Every private foundation must give away at least five percent of its investment assets each year for charitable purposes. According to the IRS Publication 578, this requirement exists to make sure foundations actually do charitable work instead of just hoarding wealth. Fall short of this threshold consistently, and you’re putting a target on your back. The IRS reviews these calculations on every annual return. They’re looking for foundations that manipulate the numbers or claim questionable expenditures to meet the minimum. Don’t try to get creative with what counts as a qualifying distribution.

When Your Overhead Looks Too High

Sure, you can pay reasonable expenses to run your foundation. But when do administrative costs start rivaling or exceeding your actual charitable giving? That raises eyebrows. Watch out for these patterns:

  • Spending more than 15-20% of your total expenditures on administration
  • Claiming luxury travel or entertainment as necessary business expenses
  • Compensating family members way above what similar positions pay elsewhere
  • Running up professional fees that seem excessive for your foundation’s size

A small foundation doesn’t need a massive budget for operations. If your numbers tell a different story, expect questions.

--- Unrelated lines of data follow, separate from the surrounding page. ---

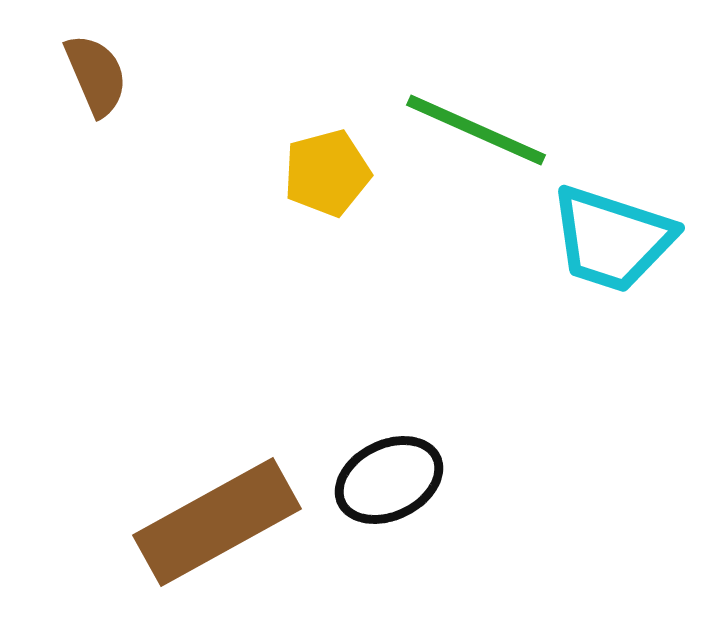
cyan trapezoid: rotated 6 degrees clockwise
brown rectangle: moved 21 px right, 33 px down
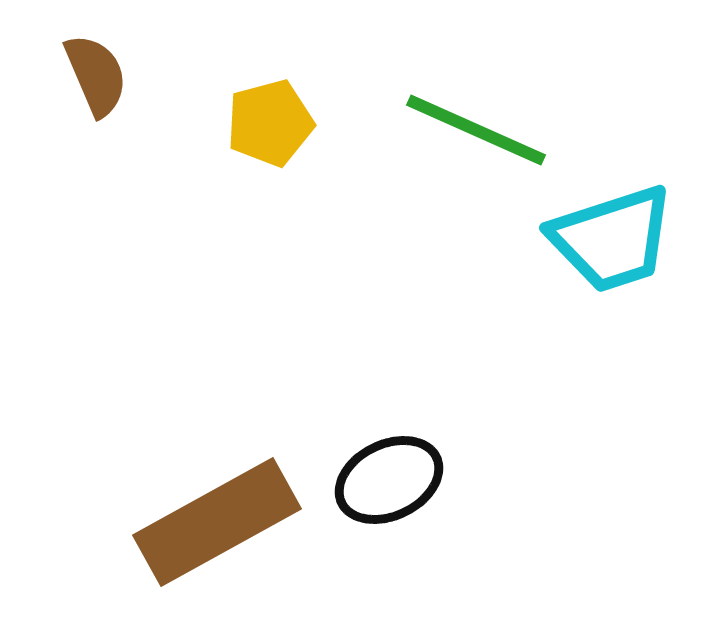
yellow pentagon: moved 57 px left, 50 px up
cyan trapezoid: rotated 36 degrees counterclockwise
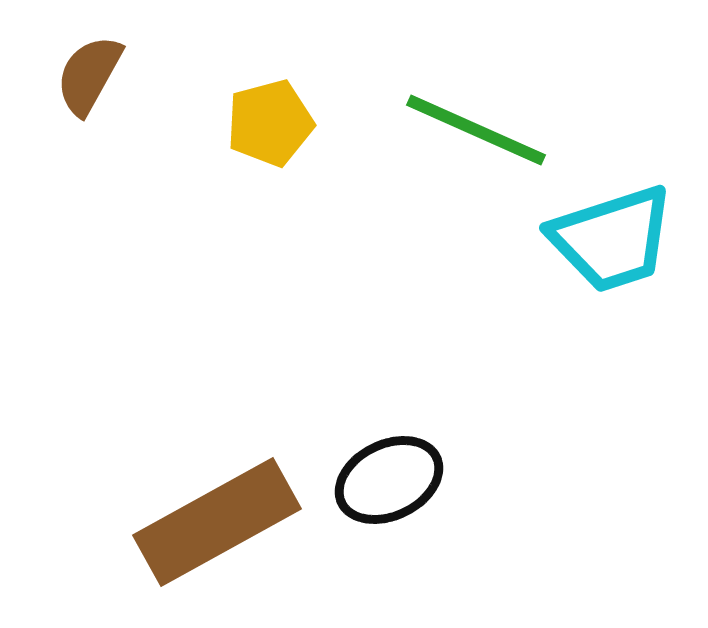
brown semicircle: moved 7 px left; rotated 128 degrees counterclockwise
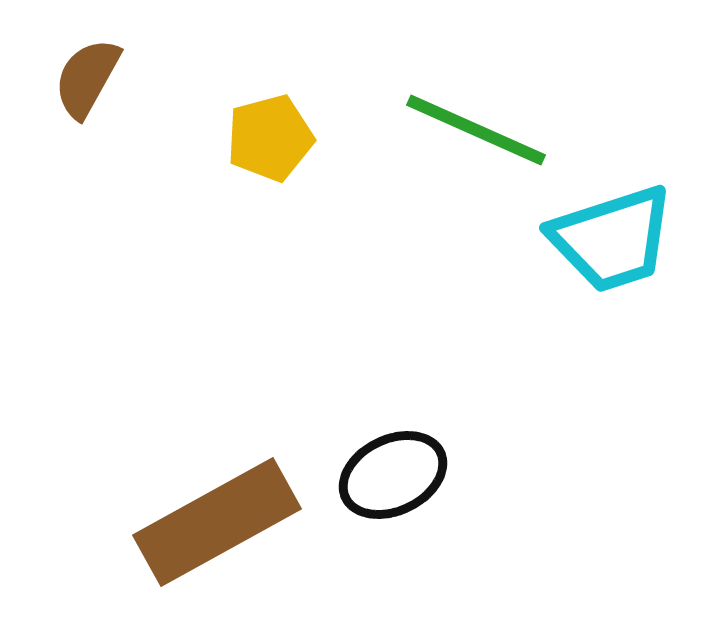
brown semicircle: moved 2 px left, 3 px down
yellow pentagon: moved 15 px down
black ellipse: moved 4 px right, 5 px up
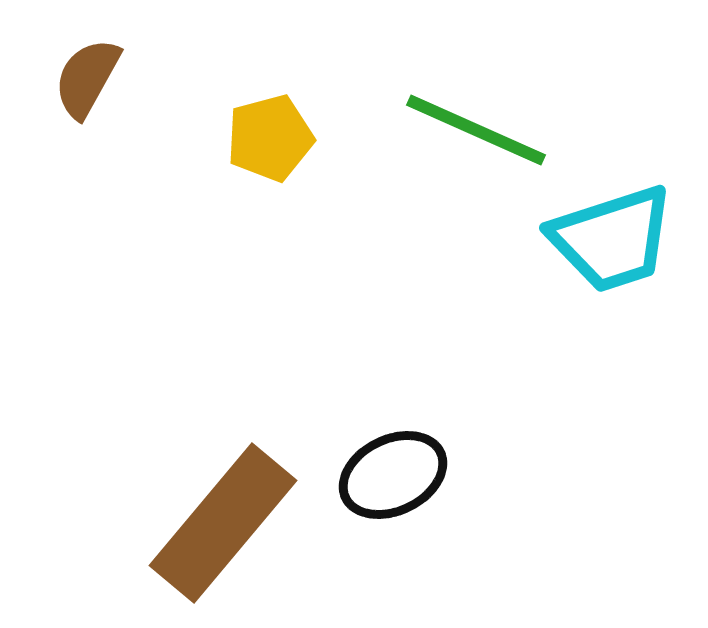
brown rectangle: moved 6 px right, 1 px down; rotated 21 degrees counterclockwise
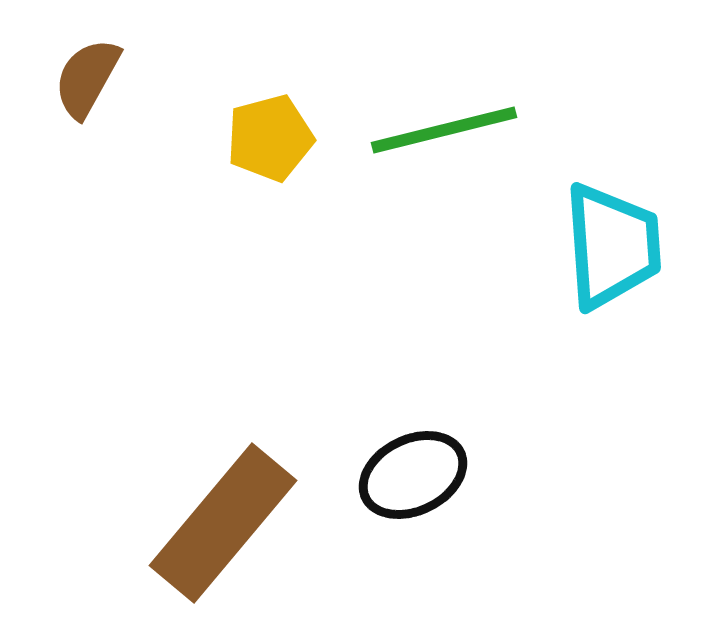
green line: moved 32 px left; rotated 38 degrees counterclockwise
cyan trapezoid: moved 7 px down; rotated 76 degrees counterclockwise
black ellipse: moved 20 px right
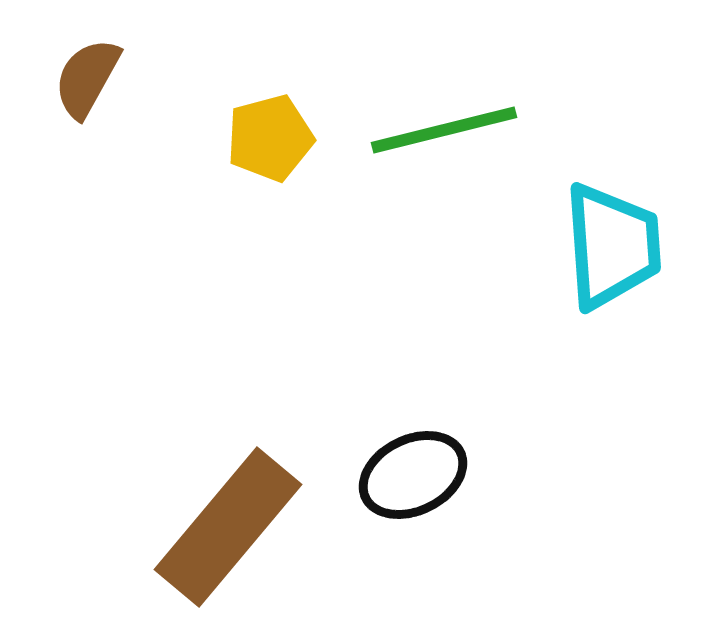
brown rectangle: moved 5 px right, 4 px down
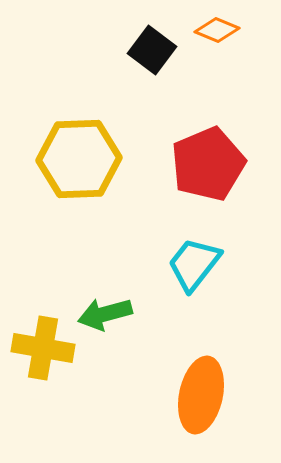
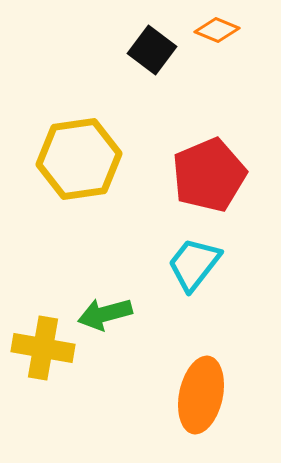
yellow hexagon: rotated 6 degrees counterclockwise
red pentagon: moved 1 px right, 11 px down
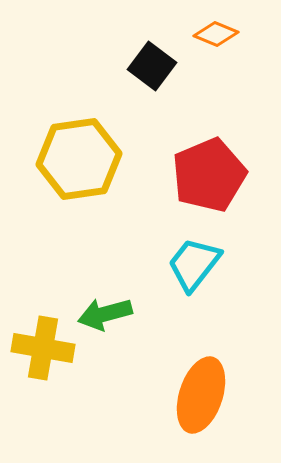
orange diamond: moved 1 px left, 4 px down
black square: moved 16 px down
orange ellipse: rotated 6 degrees clockwise
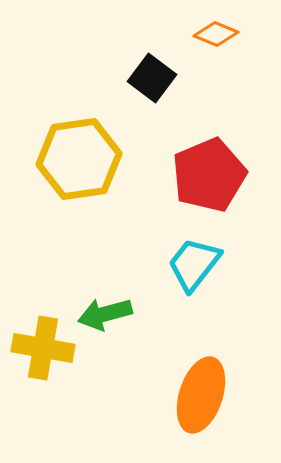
black square: moved 12 px down
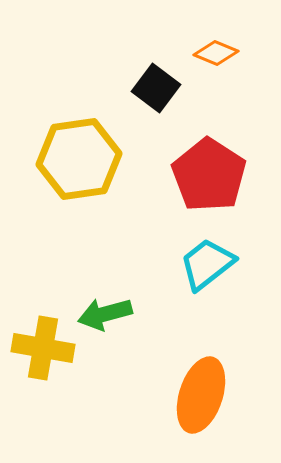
orange diamond: moved 19 px down
black square: moved 4 px right, 10 px down
red pentagon: rotated 16 degrees counterclockwise
cyan trapezoid: moved 13 px right; rotated 14 degrees clockwise
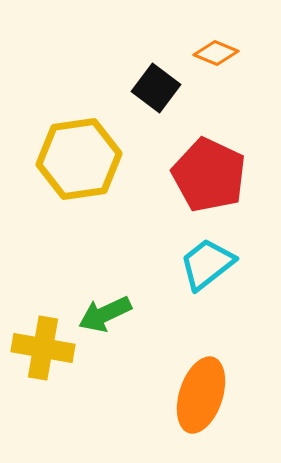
red pentagon: rotated 8 degrees counterclockwise
green arrow: rotated 10 degrees counterclockwise
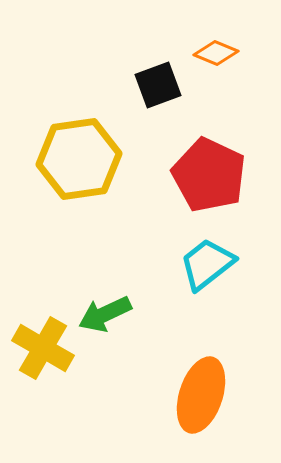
black square: moved 2 px right, 3 px up; rotated 33 degrees clockwise
yellow cross: rotated 20 degrees clockwise
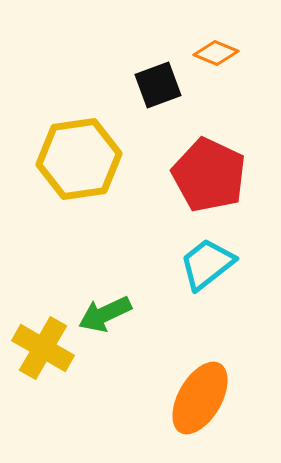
orange ellipse: moved 1 px left, 3 px down; rotated 12 degrees clockwise
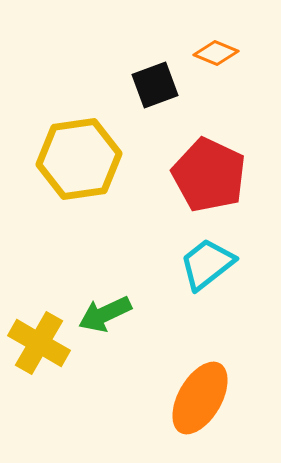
black square: moved 3 px left
yellow cross: moved 4 px left, 5 px up
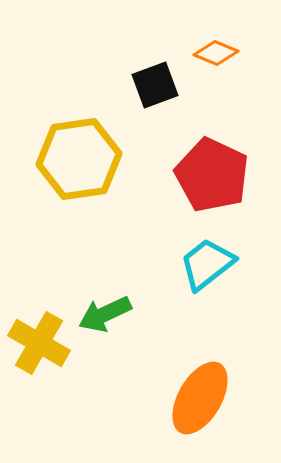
red pentagon: moved 3 px right
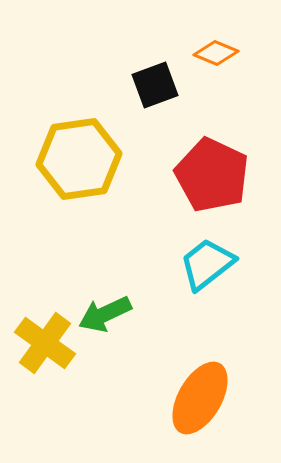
yellow cross: moved 6 px right; rotated 6 degrees clockwise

Sloppy Grant-Making Practices

The IRS scrutinizes how you distribute grants because they want to confirm that you’re supporting legitimate charitable work. Giving money to individuals without a proper scholarship program? Red flag. Making grants to foreign organizations without following expenditure responsibility rules? Problem. Anything that even hints at political activity? Major issue. You need detailed files for every grant. That means documentation showing how you vetted recipients, what the grant money’s for, and how you’re monitoring compliance. Show up to an audit without these records, and the IRS will assume the worst about your grant-making.

Terrible Recordkeeping Sends a Message

Your Form 990-PF tells the IRS a lot about how you run things. Late filings, amended returns, missing schedules, basic math errors… these all suggest you either don’t know what you’re doing or you’re hiding something. Neither impression helps you. Maintain thorough records of everything. Board meeting minutes, grant applications, distribution decisions, transaction receipts. When questions come up during an audit, documentation is what proves you followed the rules.

Hiding Related Party Transactions

Doing business with related entities isn’t automatically illegal. Your foundation can hire your family’s accounting firm or invest in a family-owned business. But these transactions require full disclosure and arm’s length terms. You need extra documentation proving fair market value and legitimate business purposes. What you can’t do is fail to disclose these relationships. When auditors discover undisclosed related party transactions, they start assuming you’ve got self-dealing problems. Then they dig deeper, looking for other violations you might’ve hidden.

Keeping Your Foundation on Track

Nobody wants to deal with an IRS audit. They’re disruptive, expensive, and can threaten your foundation’s tax-exempt status if serious violations come to light. Most audit triggers are completely avoidable with proper planning and consistent compliance practices. If you’re worried about how your foundation operates or you’re already facing IRS examination, getting legal counsel who understands foundation law can make all the difference in protecting what you’ve built and making sure your charitable work continues.